Transcribe this listing exactly; omit the pictures.

___ Input for this task ___

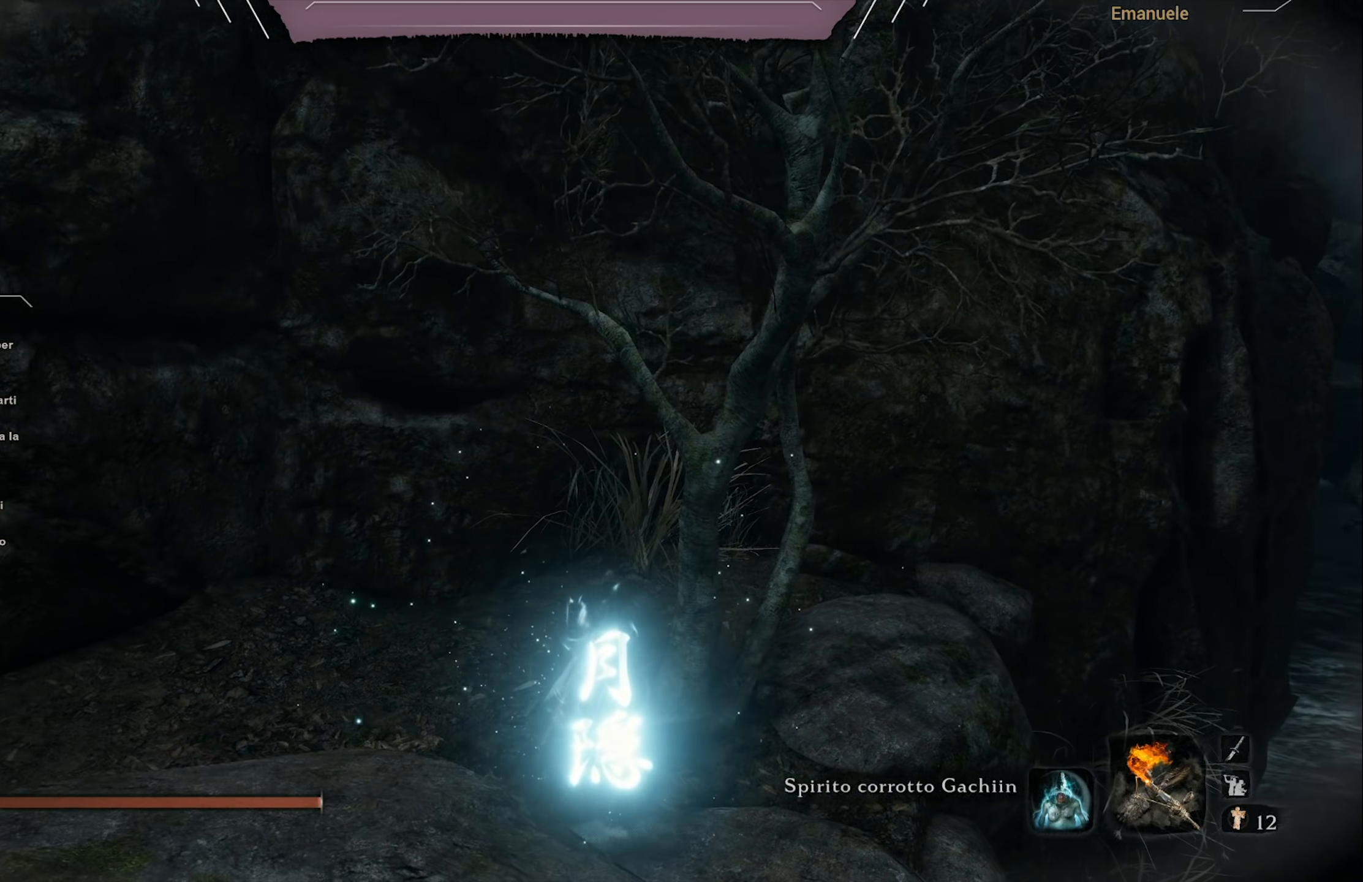
{"buttons": [], "left_stick": "right", "right_stick": "center", "events": [[400, "right_stick", "left"], [467, "right_stick", "center"]]}
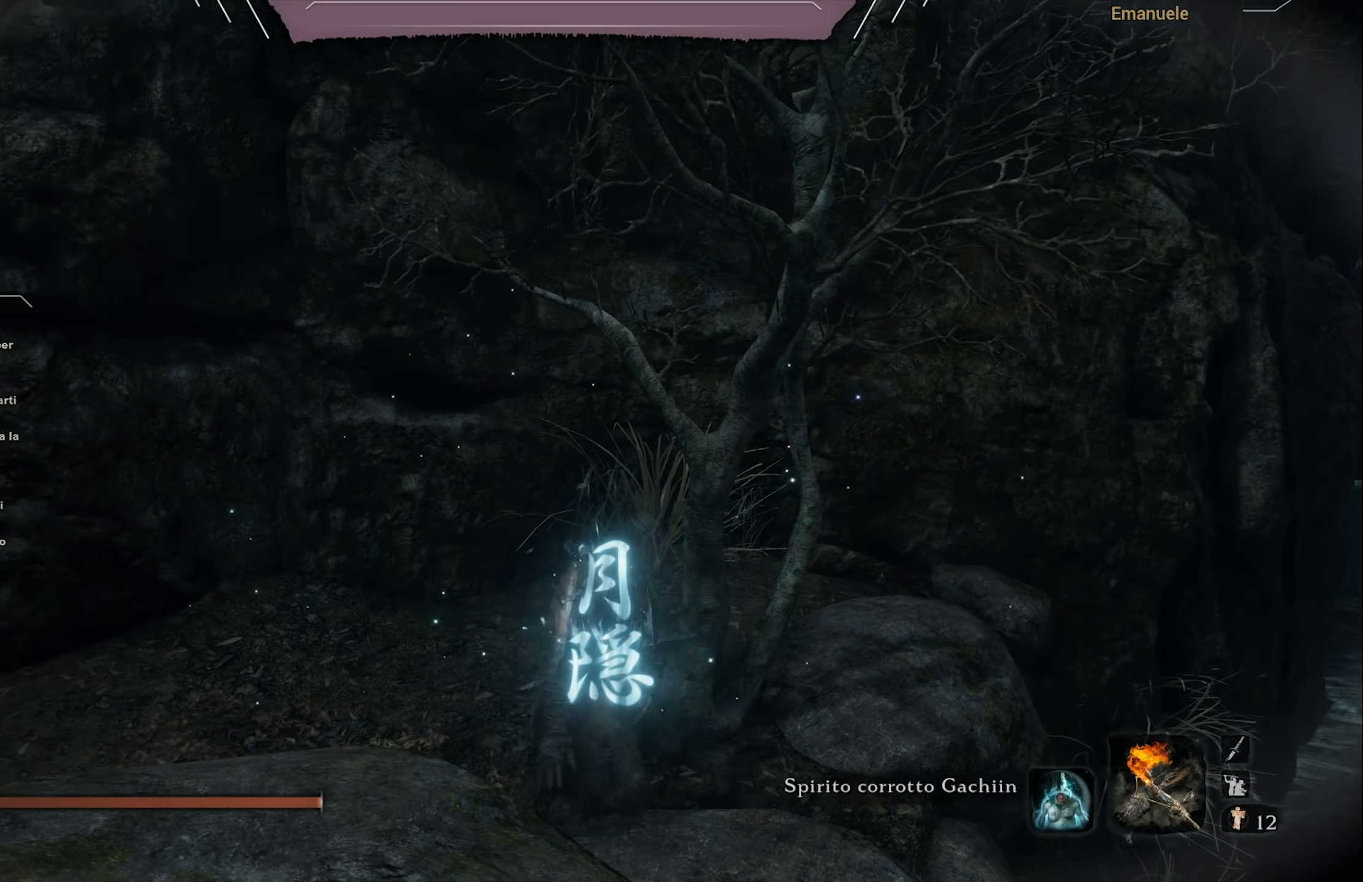
{"buttons": [], "left_stick": "right", "right_stick": "center", "events": []}
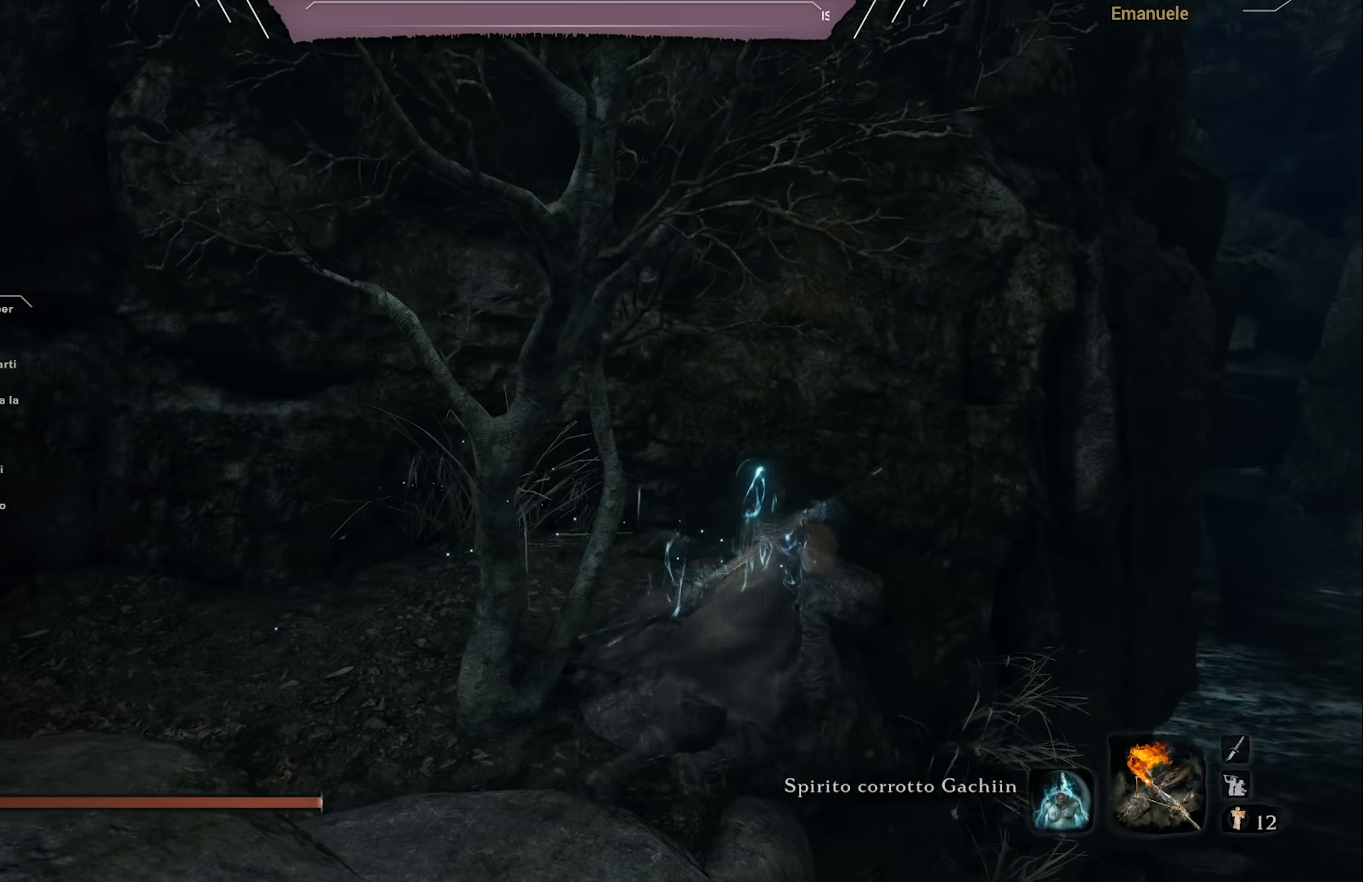
{"buttons": [], "left_stick": "center", "right_stick": "center", "events": [[33, "left_stick", "up-right"], [133, "right_stick", "left"], [200, "left_stick", "center"], [334, "right_stick", "center"]]}
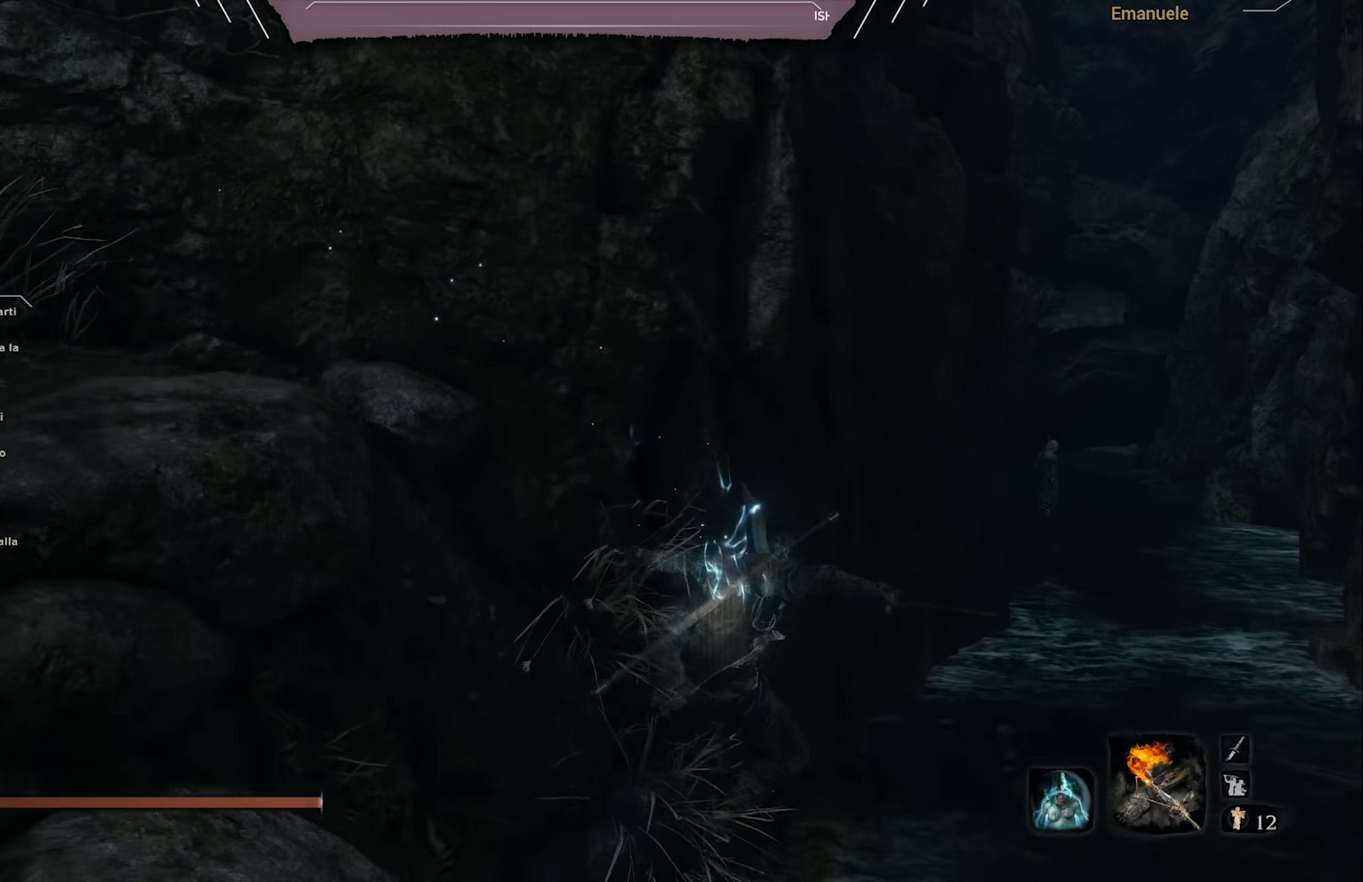
{"buttons": [], "left_stick": "center", "right_stick": "center", "events": [[266, "L3", "down"], [400, "L3", "up"]]}
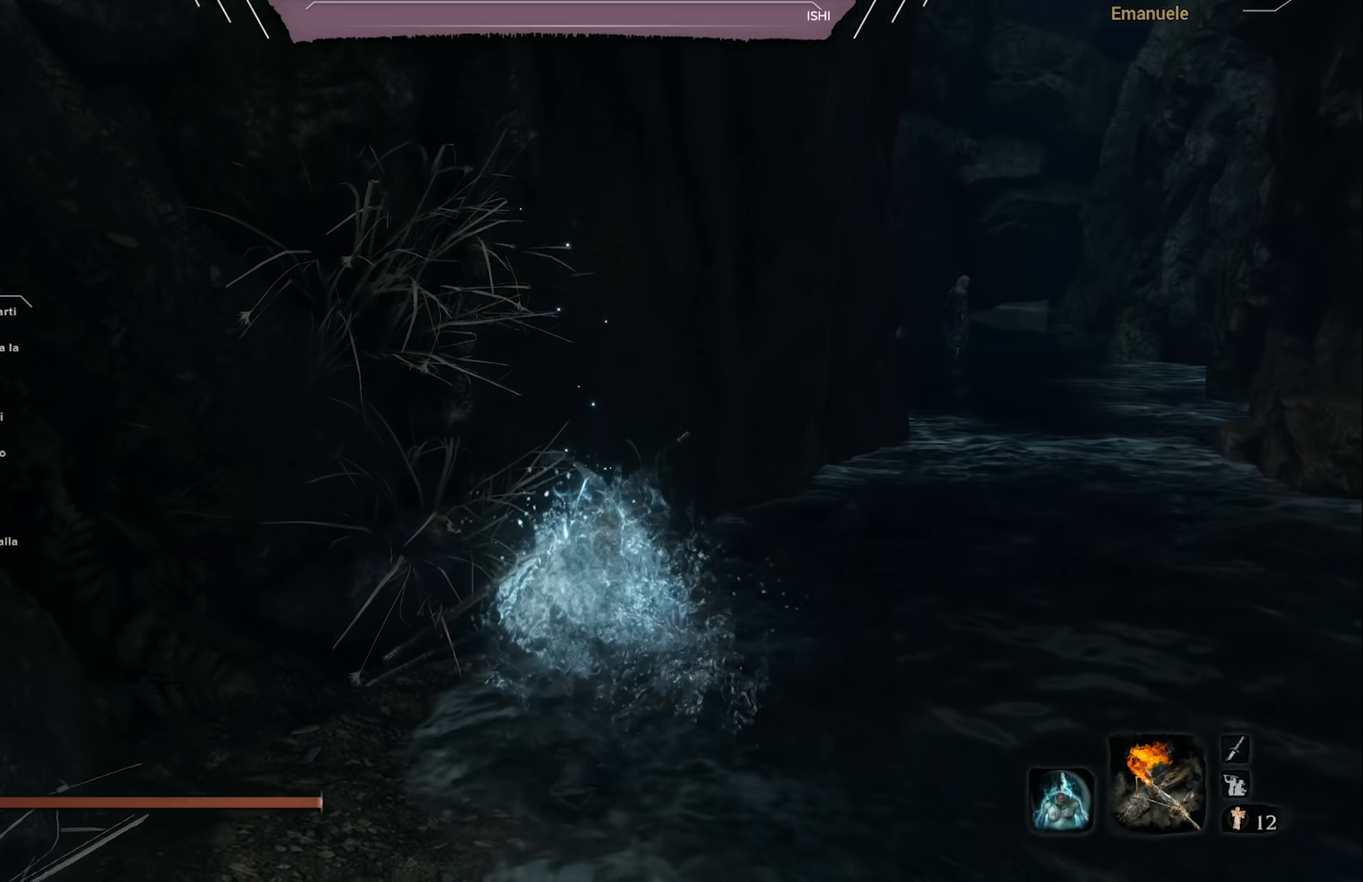
{"buttons": [], "left_stick": "up-right", "right_stick": "left", "events": [[234, "left_stick", "up-right"], [334, "right_stick", "left"]]}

___

§ Result of the task
{"buttons": [], "left_stick": "right", "right_stick": "center", "events": [[400, "right_stick", "left"], [467, "right_stick", "center"]]}
{"buttons": [], "left_stick": "right", "right_stick": "center", "events": []}
{"buttons": [], "left_stick": "center", "right_stick": "center", "events": [[33, "left_stick", "up-right"], [133, "right_stick", "left"], [200, "left_stick", "center"], [334, "right_stick", "center"]]}
{"buttons": [], "left_stick": "center", "right_stick": "center", "events": [[266, "L3", "down"], [400, "L3", "up"]]}
{"buttons": [], "left_stick": "up-right", "right_stick": "left", "events": [[234, "left_stick", "up-right"], [334, "right_stick", "left"]]}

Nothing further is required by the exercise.